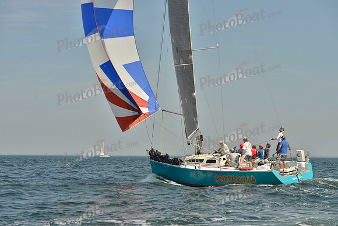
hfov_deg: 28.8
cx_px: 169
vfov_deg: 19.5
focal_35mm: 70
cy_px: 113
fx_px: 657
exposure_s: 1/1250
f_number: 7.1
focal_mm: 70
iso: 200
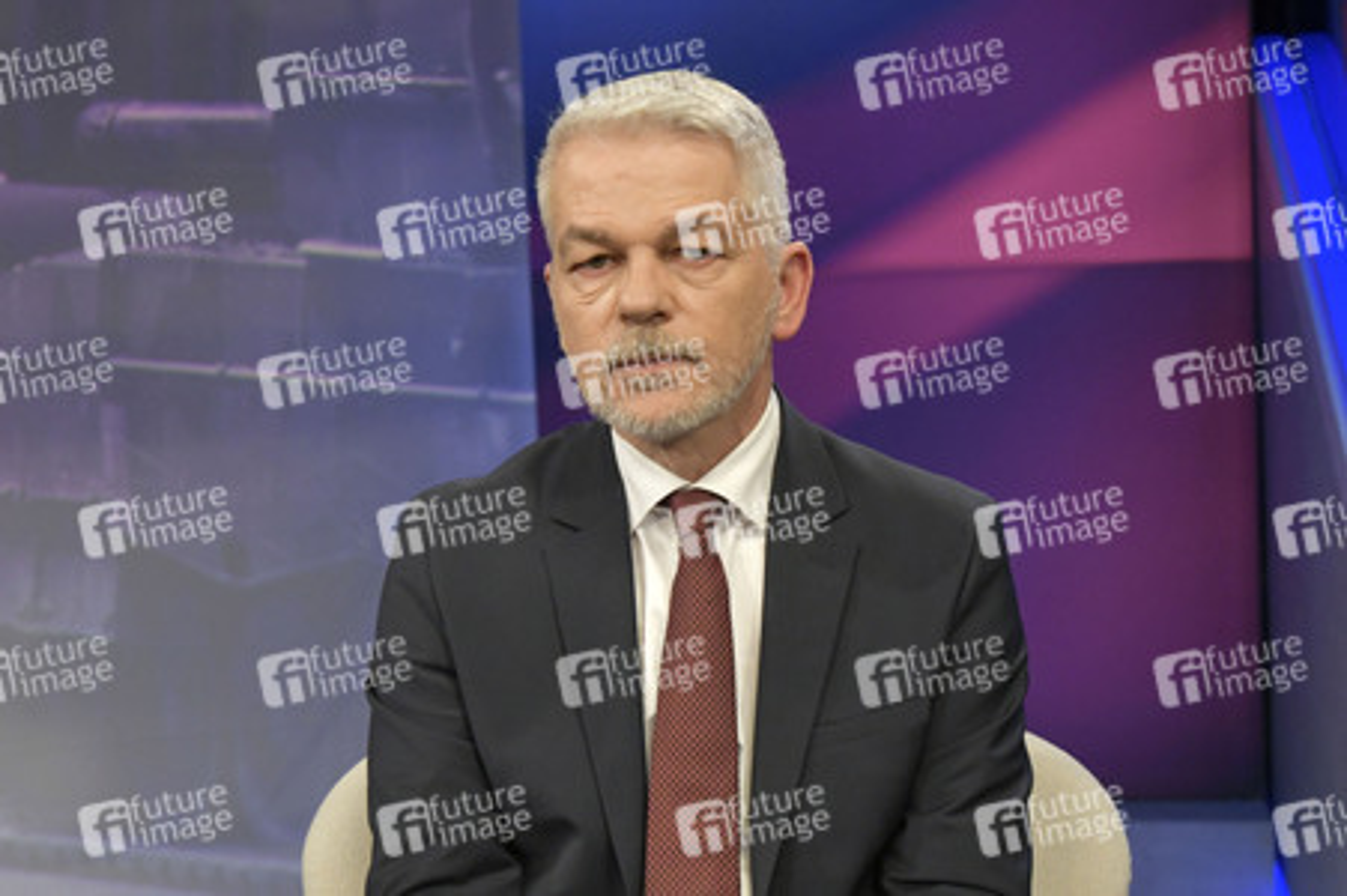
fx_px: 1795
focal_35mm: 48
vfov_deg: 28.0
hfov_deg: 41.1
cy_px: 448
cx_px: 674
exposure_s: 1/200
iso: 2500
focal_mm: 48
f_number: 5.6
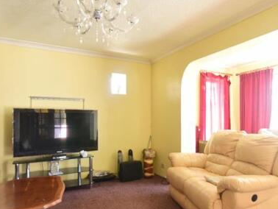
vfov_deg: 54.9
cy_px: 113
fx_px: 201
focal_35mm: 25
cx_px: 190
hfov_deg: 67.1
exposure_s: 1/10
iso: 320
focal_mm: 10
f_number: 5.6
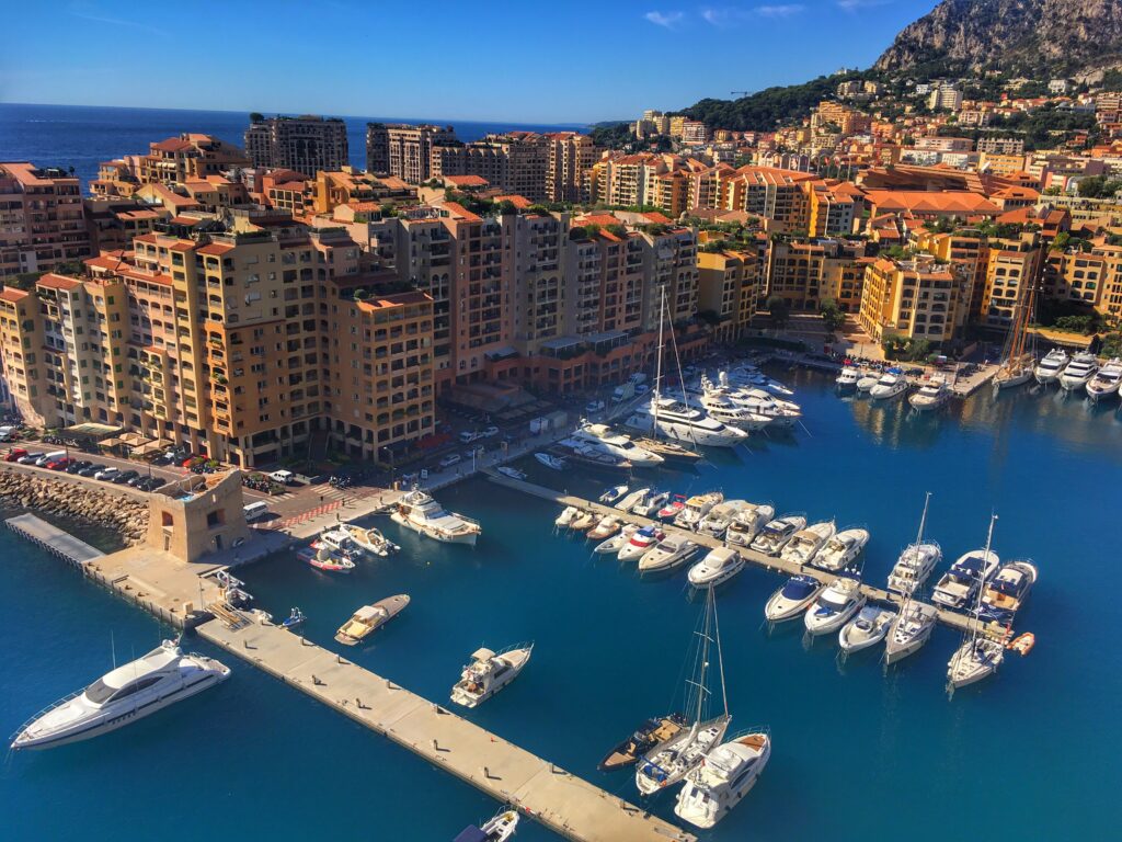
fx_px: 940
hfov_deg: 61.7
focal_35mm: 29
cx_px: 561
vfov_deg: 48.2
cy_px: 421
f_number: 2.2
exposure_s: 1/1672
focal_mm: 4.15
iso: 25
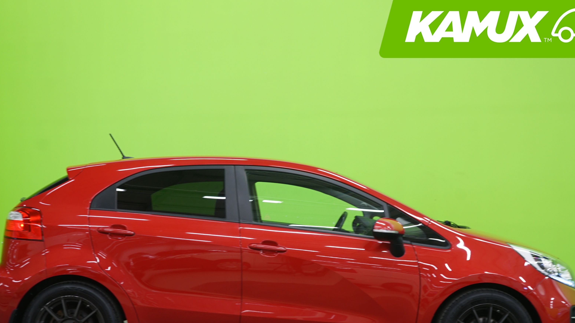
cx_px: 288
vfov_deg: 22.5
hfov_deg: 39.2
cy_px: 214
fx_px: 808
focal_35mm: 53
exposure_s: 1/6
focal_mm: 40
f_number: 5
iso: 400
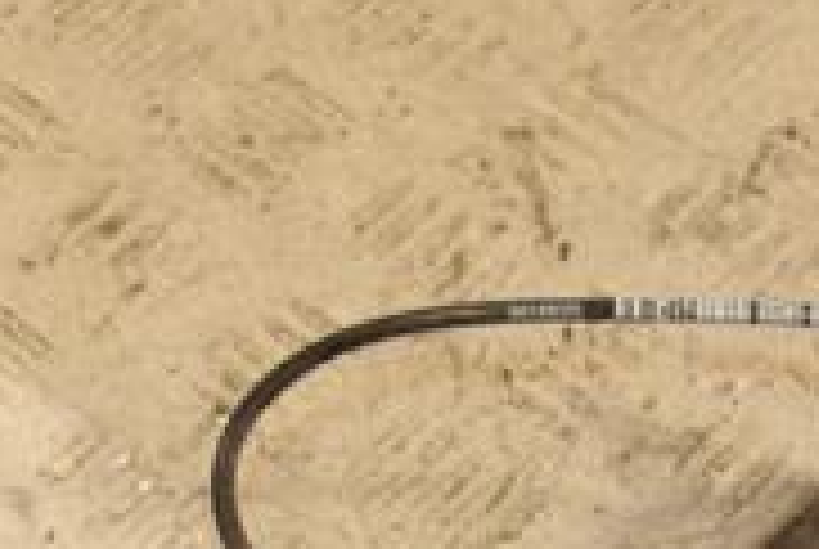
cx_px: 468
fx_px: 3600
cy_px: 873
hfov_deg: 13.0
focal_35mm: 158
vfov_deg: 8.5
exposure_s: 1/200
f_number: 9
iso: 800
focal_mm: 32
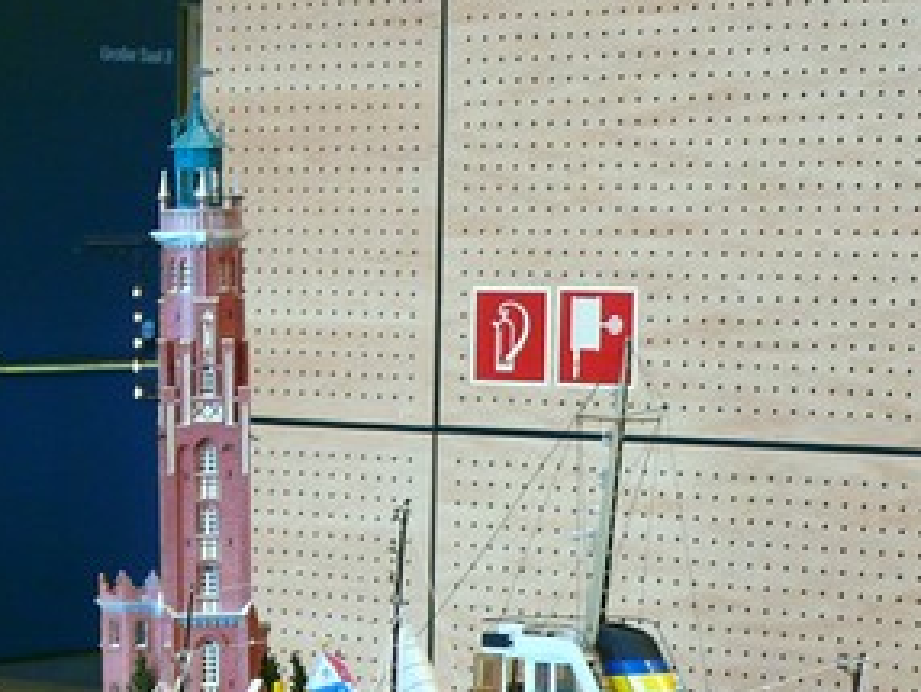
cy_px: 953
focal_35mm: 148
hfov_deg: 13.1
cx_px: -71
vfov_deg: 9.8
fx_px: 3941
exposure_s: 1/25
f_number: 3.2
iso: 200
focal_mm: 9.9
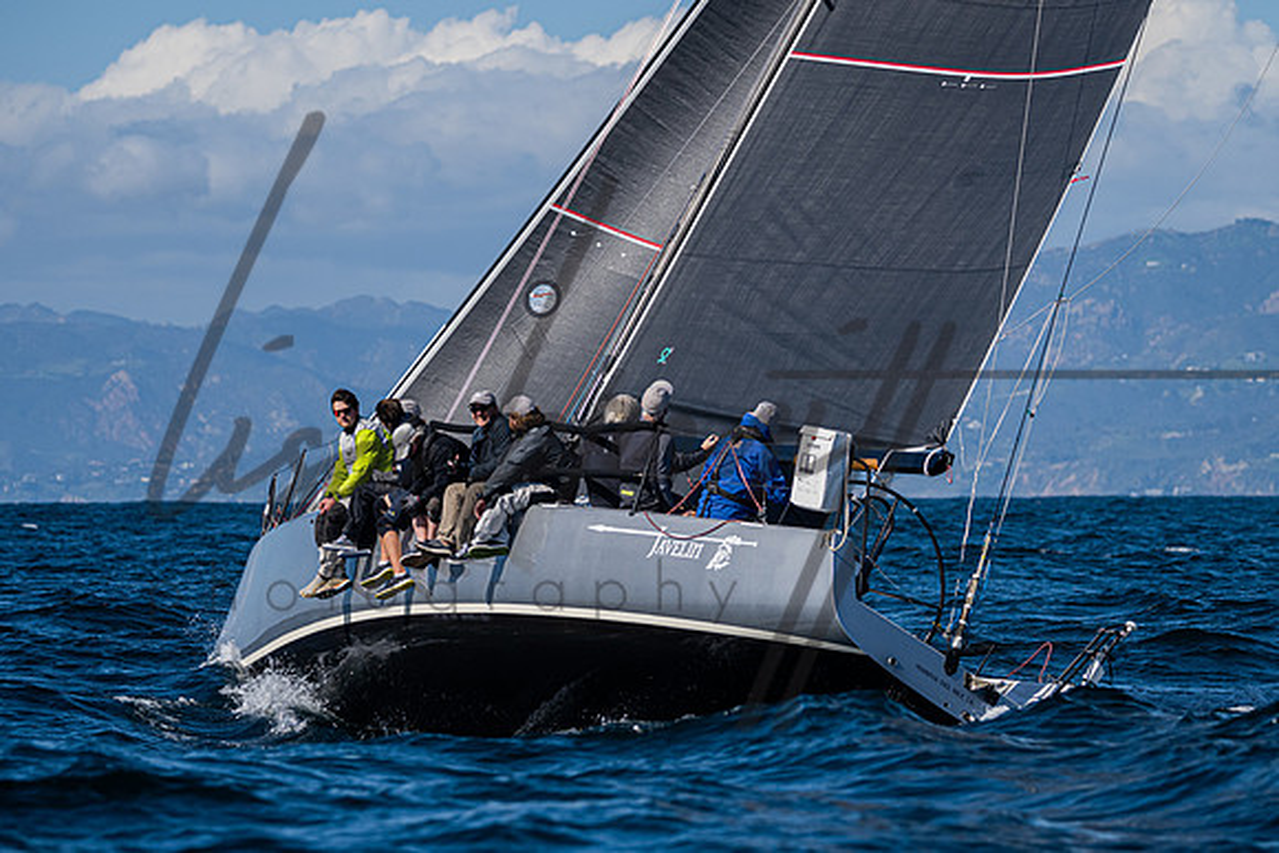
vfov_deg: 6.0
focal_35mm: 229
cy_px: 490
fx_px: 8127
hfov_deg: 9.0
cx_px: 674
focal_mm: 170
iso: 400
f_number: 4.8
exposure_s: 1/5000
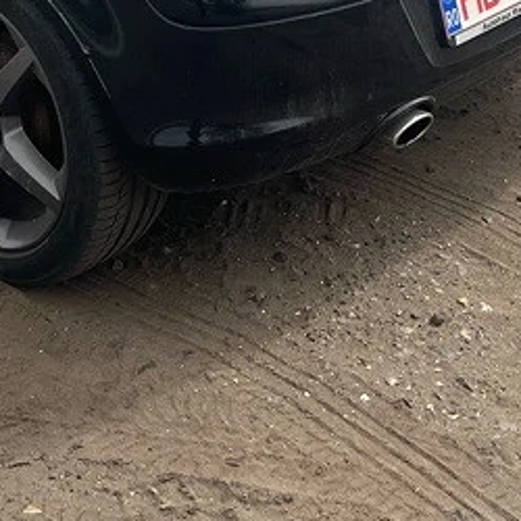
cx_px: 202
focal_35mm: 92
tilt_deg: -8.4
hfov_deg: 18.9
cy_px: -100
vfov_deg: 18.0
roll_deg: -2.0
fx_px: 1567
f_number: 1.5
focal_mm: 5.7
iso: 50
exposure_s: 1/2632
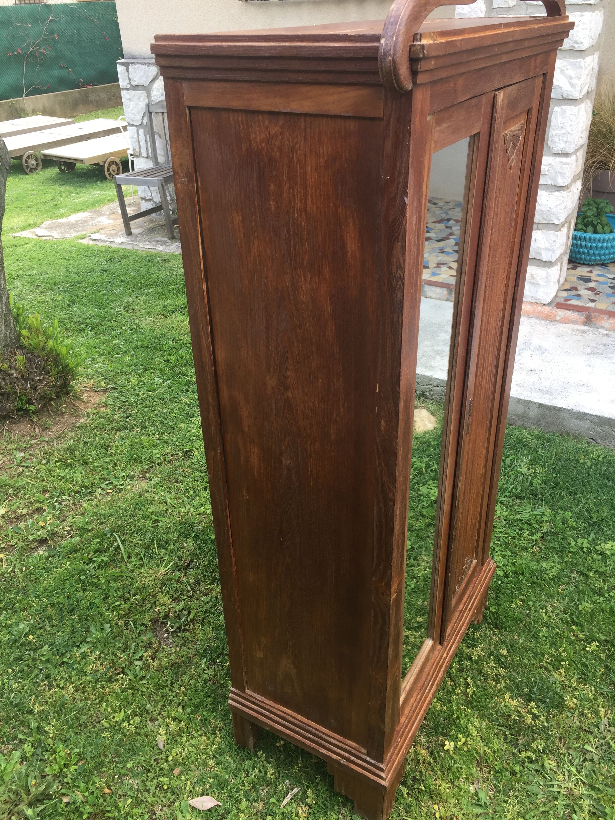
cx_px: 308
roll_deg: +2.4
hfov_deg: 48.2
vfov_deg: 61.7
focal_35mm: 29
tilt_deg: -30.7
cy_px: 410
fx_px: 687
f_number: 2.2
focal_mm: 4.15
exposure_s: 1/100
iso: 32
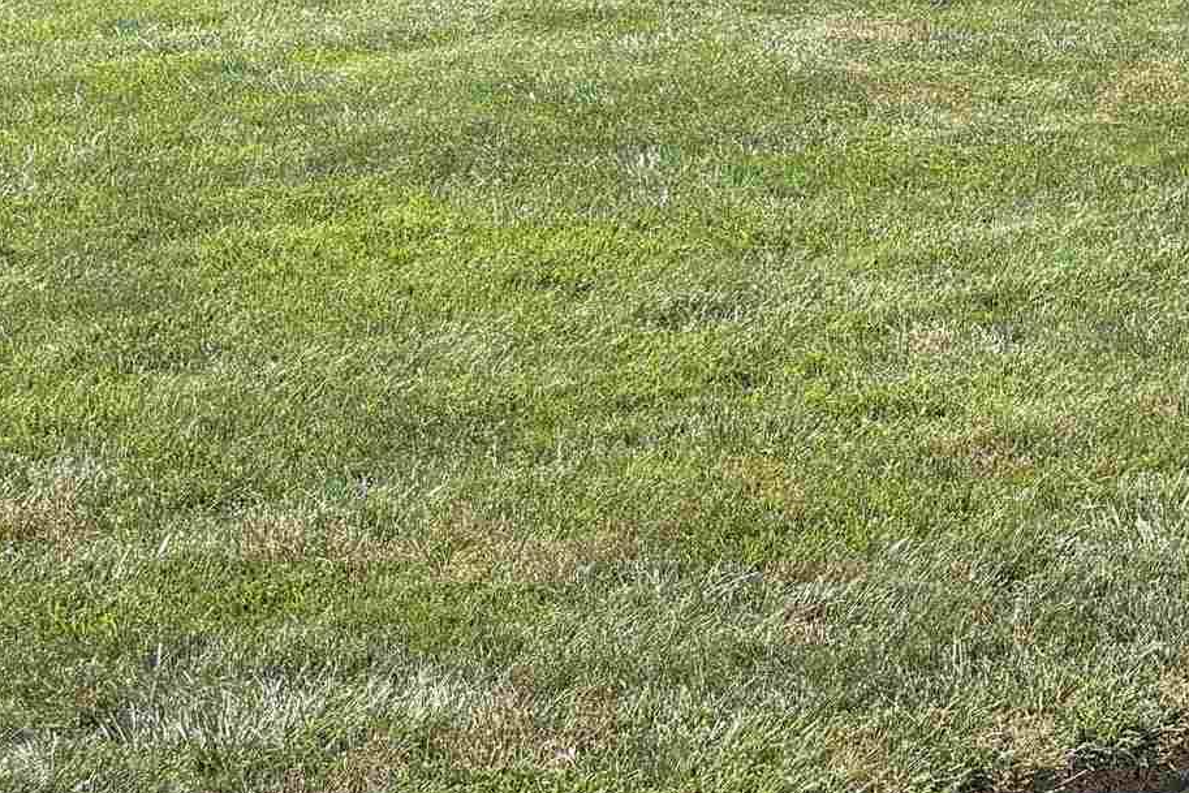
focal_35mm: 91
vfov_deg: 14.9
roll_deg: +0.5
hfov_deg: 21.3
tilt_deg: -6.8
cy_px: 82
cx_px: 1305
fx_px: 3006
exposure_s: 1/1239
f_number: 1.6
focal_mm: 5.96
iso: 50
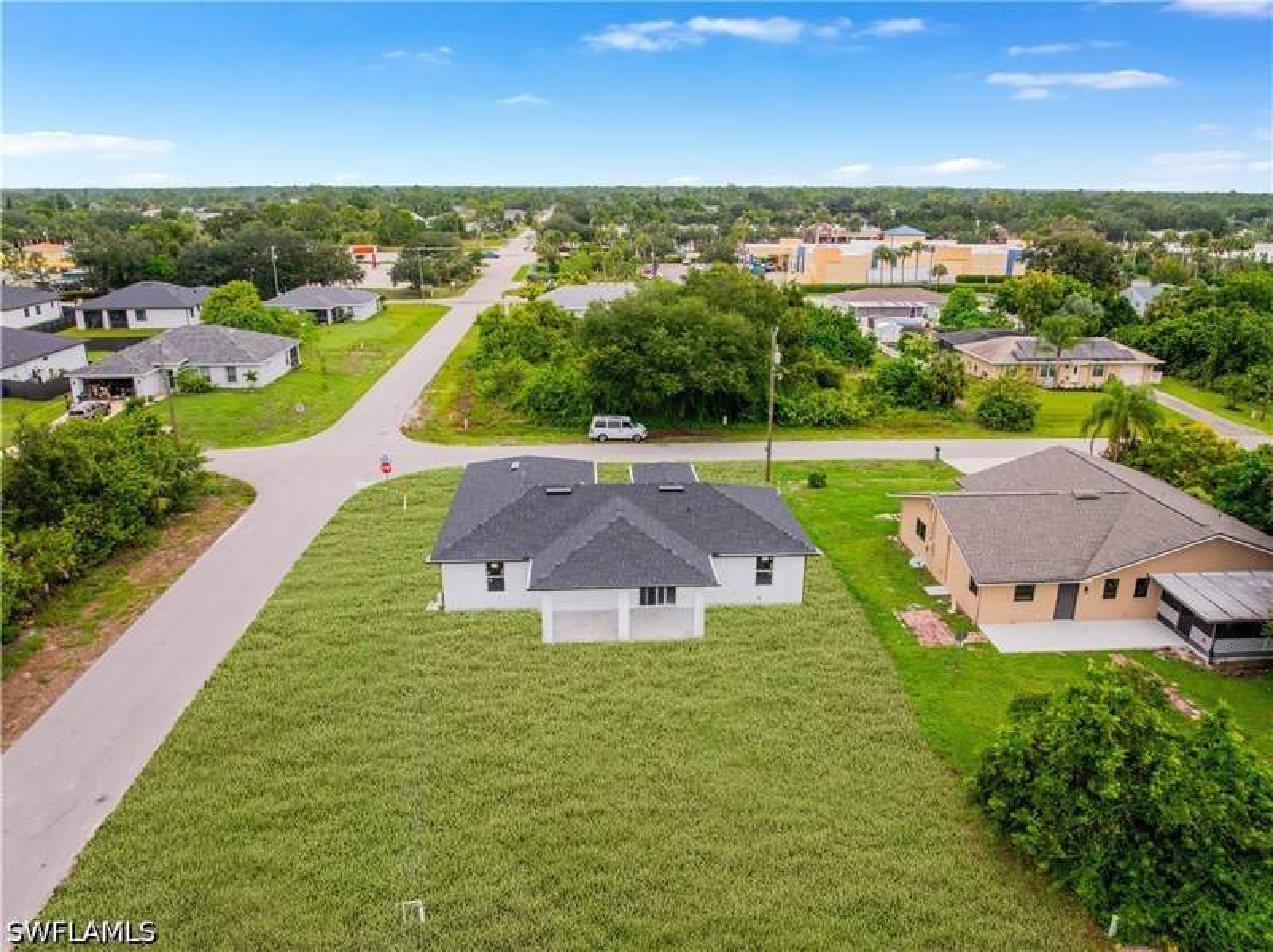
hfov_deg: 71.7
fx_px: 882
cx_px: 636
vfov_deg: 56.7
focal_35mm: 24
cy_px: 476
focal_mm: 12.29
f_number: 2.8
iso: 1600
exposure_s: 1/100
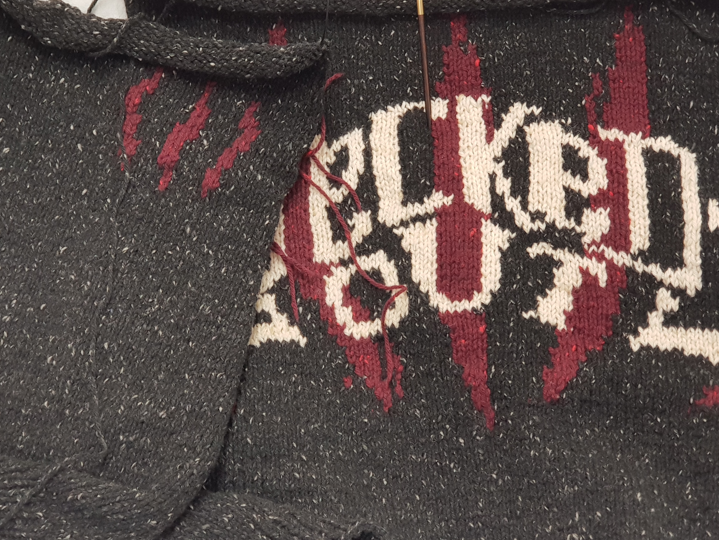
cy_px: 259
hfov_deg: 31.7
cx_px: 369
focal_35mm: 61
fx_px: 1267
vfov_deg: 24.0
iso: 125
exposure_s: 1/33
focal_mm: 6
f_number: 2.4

## WHAT YOU SHOULD DO
Repeat the lines above exactly, and keep every picture out.

## RESULT OF THE TASK
hfov_deg: 28.8
cx_px: 169
vfov_deg: 19.5
focal_35mm: 70
cy_px: 113
fx_px: 657
exposure_s: 1/1250
f_number: 7.1
focal_mm: 70
iso: 200
fx_px: 1795
focal_35mm: 48
vfov_deg: 28.0
hfov_deg: 41.1
cy_px: 448
cx_px: 674
exposure_s: 1/200
iso: 2500
focal_mm: 48
f_number: 5.6
vfov_deg: 54.9
cy_px: 113
fx_px: 201
focal_35mm: 25
cx_px: 190
hfov_deg: 67.1
exposure_s: 1/10
iso: 320
focal_mm: 10
f_number: 5.6
fx_px: 940
hfov_deg: 61.7
focal_35mm: 29
cx_px: 561
vfov_deg: 48.2
cy_px: 421
f_number: 2.2
exposure_s: 1/1672
focal_mm: 4.15
iso: 25
cx_px: 288
vfov_deg: 22.5
hfov_deg: 39.2
cy_px: 214
fx_px: 808
focal_35mm: 53
exposure_s: 1/6
focal_mm: 40
f_number: 5
iso: 400
cx_px: 468
fx_px: 3600
cy_px: 873
hfov_deg: 13.0
focal_35mm: 158
vfov_deg: 8.5
exposure_s: 1/200
f_number: 9
iso: 800
focal_mm: 32
cy_px: 953
focal_35mm: 148
hfov_deg: 13.1
cx_px: -71
vfov_deg: 9.8
fx_px: 3941
exposure_s: 1/25
f_number: 3.2
iso: 200
focal_mm: 9.9
vfov_deg: 6.0
focal_35mm: 229
cy_px: 490
fx_px: 8127
hfov_deg: 9.0
cx_px: 674
focal_mm: 170
iso: 400
f_number: 4.8
exposure_s: 1/5000
cx_px: 202
focal_35mm: 92
tilt_deg: -8.4
hfov_deg: 18.9
cy_px: -100
vfov_deg: 18.0
roll_deg: -2.0
fx_px: 1567
f_number: 1.5
focal_mm: 5.7
iso: 50
exposure_s: 1/2632
cx_px: 308
roll_deg: +2.4
hfov_deg: 48.2
vfov_deg: 61.7
focal_35mm: 29
tilt_deg: -30.7
cy_px: 410
fx_px: 687
f_number: 2.2
focal_mm: 4.15
exposure_s: 1/100
iso: 32
focal_35mm: 91
vfov_deg: 14.9
roll_deg: +0.5
hfov_deg: 21.3
tilt_deg: -6.8
cy_px: 82
cx_px: 1305
fx_px: 3006
exposure_s: 1/1239
f_number: 1.6
focal_mm: 5.96
iso: 50
hfov_deg: 71.7
fx_px: 882
cx_px: 636
vfov_deg: 56.7
focal_35mm: 24
cy_px: 476
focal_mm: 12.29
f_number: 2.8
iso: 1600
exposure_s: 1/100
cy_px: 259
hfov_deg: 31.7
cx_px: 369
focal_35mm: 61
fx_px: 1267
vfov_deg: 24.0
iso: 125
exposure_s: 1/33
focal_mm: 6
f_number: 2.4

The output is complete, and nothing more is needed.